# Recipes for using Chevre



## Linda Carney

I thought there was a sticky with recipes using Chevre -- I guess those were recipes using Kefir... I need to put a healthy recipe brochure together. We always had chevre mixed with herbs etc on crackers or with chips, but how inventive is that?! I have a customer that has served me things at her house that have been wonderful! Lettuce with a round of chevre and a tomatoe on the top garnished with fresh basil. Also a raw lasagna made with a raw maranara sauce, sliced raw zuchini, chevre, finely chopped spinache and avocado; this was very nice! I have mixed my chevre 1/2 and 1/2 with avocado, added onion and served with cucumbers with garnish of alfalfa sprouts.

I know that you can substitute chevre for cream cheese in any recipe. At Christmas we like to have cheese cake so I mix my chevre with sugar and lemon juice, put it into a graghm cracker crust and top with comstock cherries. 

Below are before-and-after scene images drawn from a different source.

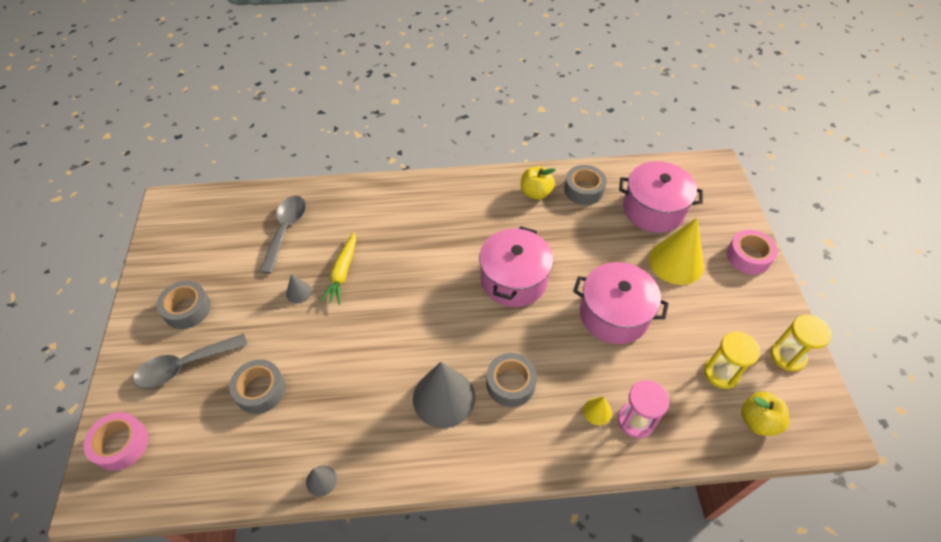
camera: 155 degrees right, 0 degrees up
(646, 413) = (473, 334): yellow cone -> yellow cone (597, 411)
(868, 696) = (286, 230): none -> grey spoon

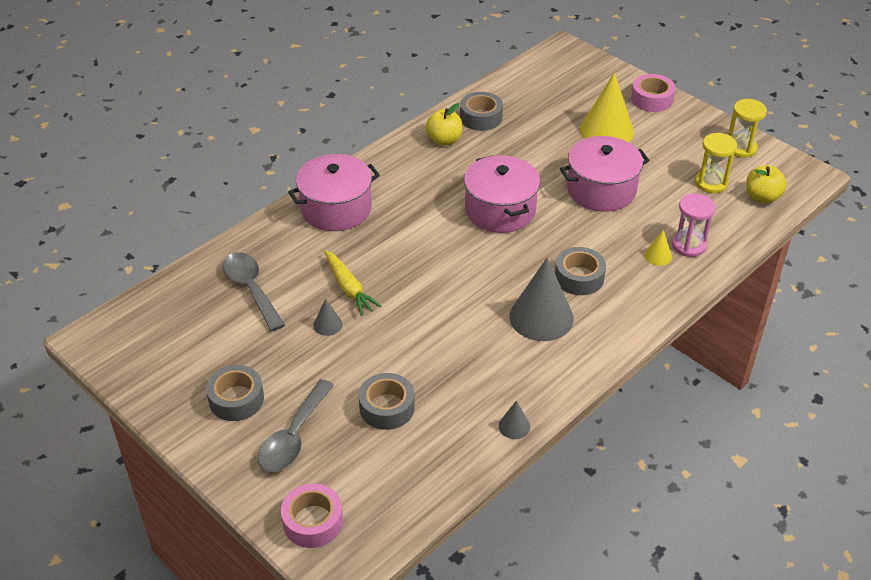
camera: 40 degrees left, 10 degrees down
(653, 209) = (550, 103): pink pot -> pink pot (336, 208)

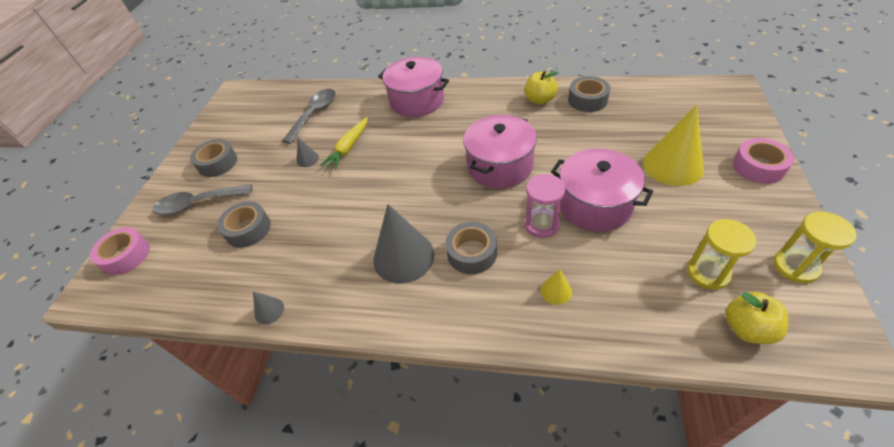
camera: 60 degrees right, 5 degrees up
(688, 245) = (597, 306): pink hourglass -> pink hourglass (541, 224)

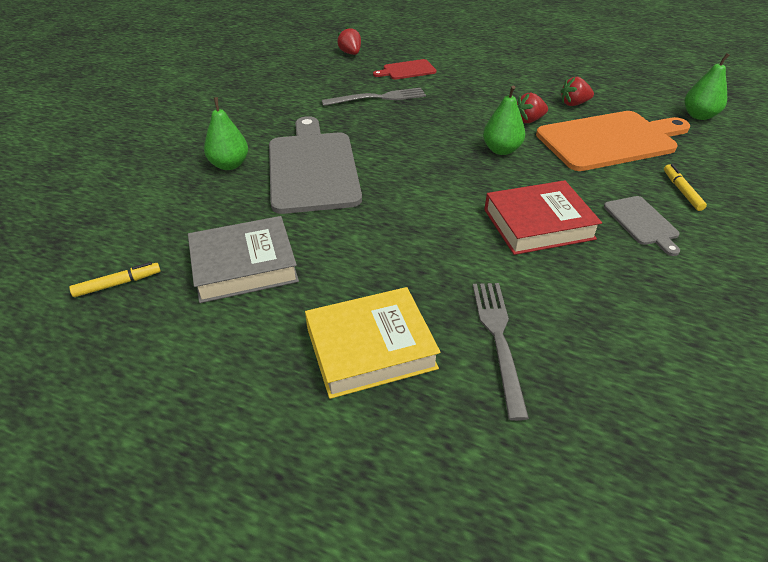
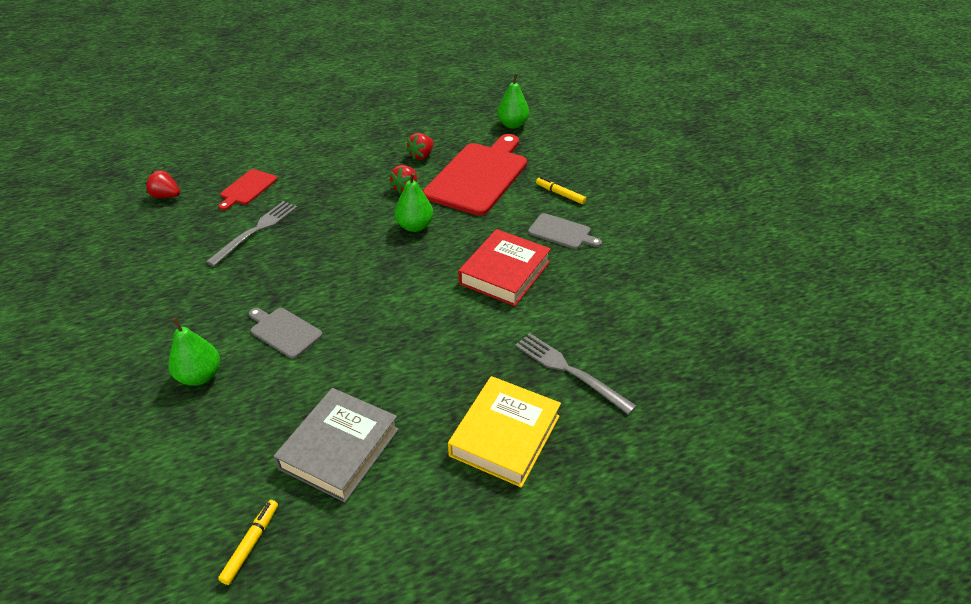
camera: 45 degrees left, 0 degrees up
(312, 168) = (284, 331): grey cutting board -> grey cutting board, size x0.48
(610, 140) = (478, 176): orange cutting board -> red cutting board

Please share different ways you use your chevre. -- Thanks Linda


----------



## MiaBella Farm

Blue Heron Farm has some really great recipes on their website!

I usually just put mine on crackers, but have also had it on top of spaghetti and salads.


----------



## buckrun

> I know that you can substitute chevre for cream cheese in any recipe


I use it to make cheesecake of any kind and wow is it yummy. I also make cream chevre frosting for carrot cake with it.
Just whip it up and drizzle honey while whipping -splash in some vanilla and you have frosting! 
For a variation drizzle maple syrup (real please) while whipping.

It will stuff mannicotti beautifully mixed half and half with ricotta and do a beautiful cheese sauce for enchiladas and on and on- very versatile stuff.

My best seller has been seasoned fresh rosemary ground fine with lemon pepper. I do it in the food processor to achieve that nice creamy spreading texture. Squidge can eat a gallon if I stir in crushed pineapple.

Lee


----------



## MiaBella Farm

Lee,

You mix your seasonings in with your chevre in the food processor? What speed do you use and for how long?


----------



## buckrun

yes- well my processor only has one speed- cuisinart and it goes! It actually whips it rather and we love it. 
I pulse a bit so it gets going and then just whip till it is totally uniform looking and then dump in herbs and such until distributed and then jar. YUM
L


----------



## MiaBella Farm

I'll have to try that...I've been doing it all by hand and building muscles! LOL!!!
Hubby said I should try the food processor, but I was afraid it would ruin the cheese or something...silly me!

THANKS for the tip!


----------



## buckrun

imo it actually improves it because it makes it so creamy to spread even when chilled.
I have to cut corners on jobs that require hand strength- save it for making pots!
Hence I am a great one for turning to the food processor! I even slice cukes and zukes for the goats with it instead of the old method of cleaver on cutting board in the garden. 
Ole ladies gotta be smarter!
L


----------



## MiaBella Farm

well, since i am getting older...better start getting smarter


----------



## hsmomof4

I made chicken just last night with marinated artichokes and chevre on top...just baked the breasts in the oven and they were yummy.


----------



## Sondra

you can use chevre in any recipe out there using cream cheese so just go for it.


----------